▶ _Work task_
Write out the records that appear below, verbatim and complete, but without pictures.

Saved entries:
────

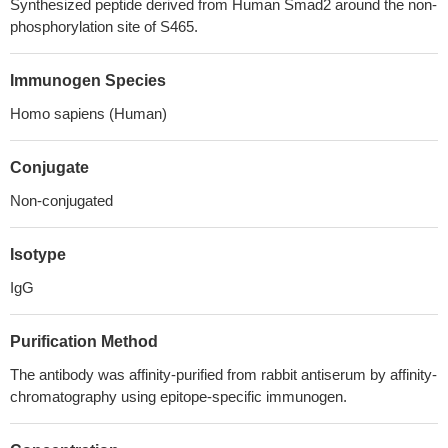
Synthesized peptide derived from Human Smad2 around the non-
phosphorylation site of S465.
Immunogen Species
Homo sapiens (Human)
Conjugate
Non-conjugated
Isotype
IgG
Purification Method
The antibody was affinity-purified from rabbit antiserum by affinity-
chromatography using epitope-specific immunogen.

────

▶ _Answer space_
Synthesized peptide derived from Human Smad2 around the non-
phosphorylation site of S465.
Immunogen Species
Homo sapiens (Human)
Conjugate
Non-conjugated
Isotype
IgG
Purification Method
The antibody was affinity-purified from rabbit antiserum by affinity-
chromatography using epitope-specific immunogen.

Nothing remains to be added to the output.